I think part of me had always known.

But hearing it said aloud turned humiliation into something cleaner.

Something sharper.

I whispered, “And you agreed?”

His face changed. Not guilt exactly. Something heavier.

“I agreed to meet you,” he said. “I did not agree to what she turned it into. At first my mother thought a marriage might calm the gossip around me.”

“What gossip?”

He gave a bitter half-laugh. “That I was bitter. Unstable. Damaged. Less than a man because of an injury.” He glanced at the wheelchair. “The accident injured my spine, but not in the permanent way most people believed. I recovered more than expected.
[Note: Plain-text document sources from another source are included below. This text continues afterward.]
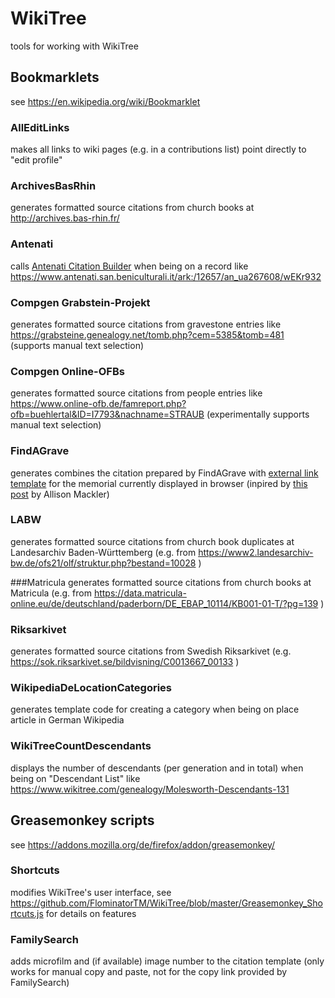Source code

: # WikiTree
tools for working with WikiTree

## Bookmarklets
see https://en.wikipedia.org/wiki/Bookmarklet

### AllEditLinks
makes all links to wiki pages (e.g. in a contributions list) point directly to "edit profile"

### ArchivesBasRhin
generates formatted source citations from church books at http://archives.bas-rhin.fr/

### Antenati
calls [Antenati Citation Builder](https://apps.wikitree.com/apps/clarke11007/antenati.php) when being on a record like https://www.antenati.san.beniculturali.it/ark:/12657/an_ua267608/wEKr932

### Compgen Grabstein-Projekt
generates formatted source citations from gravestone entries like https://grabsteine.genealogy.net/tomb.php?cem=5385&tomb=481 (supports manual text selection)

### Compgen Online-OFBs
generates formatted source citations from people entries like https://www.online-ofb.de/famreport.php?ofb=buehlertal&ID=I7793&nachname=STRAUB  (experimentally supports manual text selection)

### FindAGrave
generates combines the citation prepared by FindAGrave with [external link template](https://www.wikitree.com/wiki/Template:FindAGrave) for the  memorial currently displayed in browser (inpired by [this post](https://www.wikitree.com/g2g/569133/citation-help-findagrave-now-provides-citation-suggestion) by Allison Mackler)

### LABW
generates formatted source citations from church book duplicates at Landesarchiv Baden-Württemberg (e.g. from https://www2.landesarchiv-bw.de/ofs21/olf/struktur.php?bestand=10028 )

###Matricula
generates formatted source citations from church books at Matricula (e.g. from https://data.matricula-online.eu/de/deutschland/paderborn/DE_EBAP_10114/KB001-01-T/?pg=139 )


### Riksarkivet
generates formatted source citations from Swedish Riksarkivet (e.g. https://sok.riksarkivet.se/bildvisning/C0013667_00133 )

### WikipediaDeLocationCategories
generates template code for creating a category when being on place article in German Wikipedia

### WikiTreeCountDescendants
displays the number of descendants (per generation and in total) when being on "Descendant List" like https://www.wikitree.com/genealogy/Molesworth-Descendants-131

## Greasemonkey scripts
see https://addons.mozilla.org/de/firefox/addon/greasemonkey/
### Shortcuts
modifies WikiTree's user interface, see https://github.com/FlominatorTM/WikiTree/blob/master/Greasemonkey_Shortcuts.js for details on features

### FamilySearch
adds microfilm and (if available) image number to the citation template (only works for manual copy and paste, not for the copy link provided by FamilySearch) 

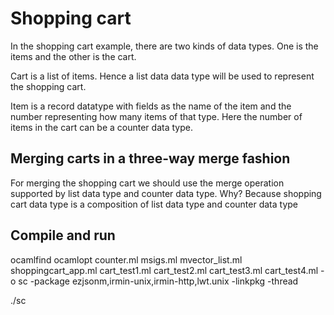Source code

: # Shopping cart
In the shopping cart example, there are two kinds of data types. One is the items and the other is the cart.

Cart is a list of items. Hence a list data data type will be used to represent the shopping cart.

Item is a record datatype with fields as the name of the item and the number representing how many items of that type. Here the number of items in the cart can be a counter data type. 

## Merging carts in a three-way merge fashion 
For merging the shopping cart we should use the merge operation supported by list data type and counter data type. Why? 
Because shopping cart data type is a composition of list data type and counter data type

## Compile and run 
ocamlfind ocamlopt counter.ml msigs.ml  mvector_list.ml  shoppingcart_app.ml cart_test1.ml cart_test2.ml cart_test3.ml cart_test4.ml -o sc -package ezjsonm,irmin-unix,irmin-http,lwt.unix -linkpkg -thread

./sc


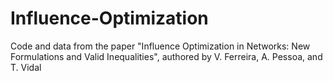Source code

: # Influence-Optimization
Code and data from the paper "Influence Optimization in Networks: New Formulations and Valid Inequalities", authored by V. Ferreira, A. Pessoa, and T. Vidal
My mother wanted that kept quiet. She learned very quickly that when society thinks a wealthy man is disabled, it also becomes strangely honest around him.”

I stared at him.

He continued, quieter now. “Business rivals talked freely in front of me. Women trying to marry into the family said things they thought I couldn’t answer. Partners revealed greed. Relatives revealed contempt. It became useful.”

“And I was useful too?”

The question landed harder than I intended.

He took it without flinching. “No. You were supposed to be protected.”

I laughed then, one sharp broken sound. “By being trapped?”